Equal thickness versus equal areas concentric rings

What about the ideal \( \theta \) ? Brace yourself... This is the golden angle, \( \pi (3 - \sqrt{5}) \) ! It's roughly equal to 137.508°, or about 2.39996 radians. The golden angle is the "most irrational" angle, defined as \( 2 \pi (1 - \frac{1}{\phi}) \) with \( \phi \) being the golden ratio. If \( \theta \) is a rational number, we would obtain clusters of points aligned with the center of the disk. Thus \( \theta \) have to be irrational. As it turns out, the golden ratio is the irrational number the hardest approximate with a continued fraction. Written as a continued fraction, the golden ratio is the irrational number with the slowest convergence of all the irrational numbers. The golden angle gives the best possible spread for the \( \rho_i \) angles. This method to spread points over a disc is called Vogel's method.

Effect of the angle step parameter, on 256 points.

Effect of the angle step parameter, on 256 points. The 2 leftmost points layout are for rational values of the angle step. The top center one is for square root of 2, the 3 others are for others irrational values.

Vogel's method is dead simple to implement. In pure, barebone Python, it can be done like this

import math

n = 256

golden_angle = math.pi * (3 - math.sqrt(5))

points = []
for i in xrange(n):
  theta = i * golden_angle
  r = math.sqrt(i) / math.sqrt(n)
  points.append((r * math.cos(theta), r * math.sin(theta)))

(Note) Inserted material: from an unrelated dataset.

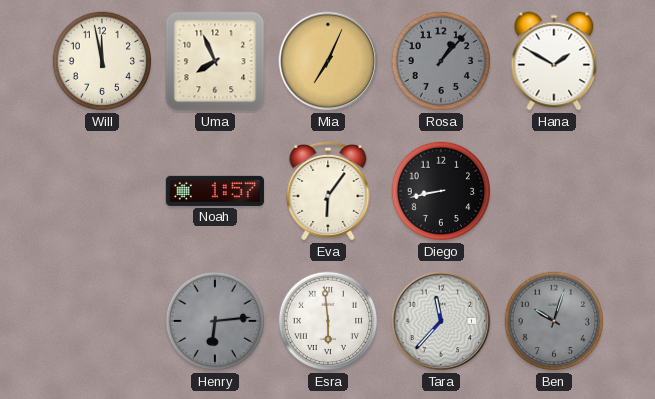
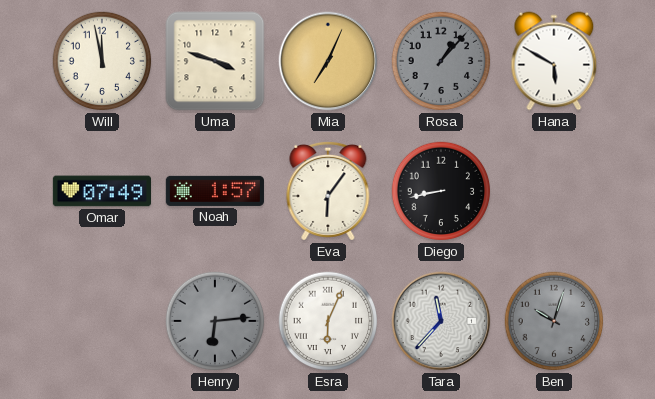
Uma: 7:56 -> 3:48
Hana: 1:50 -> 5:50
Omar: none -> 07:49
Esra: 5:59 -> 6:04
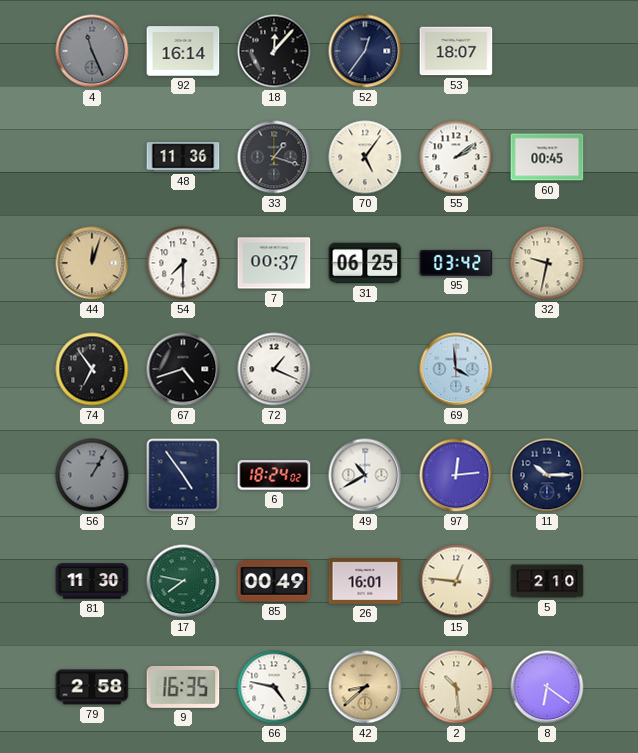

Using numpy, one can use vector operations like this

import numpy

n = 256

radius = numpy.sqrt(numpy.arange(n) / float(n))

golden_angle = numpy.pi * (3 - numpy.sqrt(5))
theta = golden_angle * numpy.arange(n)

points = radius[:,None] * numpy.stack([numpy.cos(theta), numpy.sin(theta)])


What about the sphere ? We can reuse the golden angle spiral trick. In cylindrical coordinates, we would generate N points like this

\[ \rho_i = \theta i \] \[ \tau_i = \sqrt{1 - z_{i}^2} \] \[ z_i = \left(1 - \frac{1}{N} \right) \left(1 - \frac{2i}{N - 1} \right) \]

And voila, an extremely cheap method to spread point evenly over a sphere's surface ! The code for this method is very close to the one for Vogel's method.

n = 256

golden_angle = numpy.pi * (3 - numpy.sqrt(5))
theta = golden_angle * numpy.arange(n)

z = numpy.linspace(1. - 1. / n, 1. / n - 1., n)
radius = numpy.sqrt(1. - z ** 2)

points = numpy.stack([radius * numpy.cos(theta),
                      radius * numpy.sin(theta),
                      z], axis = 1)

Note that you can also use this method to make a sphere mesh. The sphere will look good even with few polygons, but the indexing and computing the normals won't be especially fast. For this specific problem, making a sphere mesh, Iñigo Quilez have a very nice, efficient method introduced here.

256 points on a sphere

I made ready-to-use Python functions on Github for the disc and the sphere.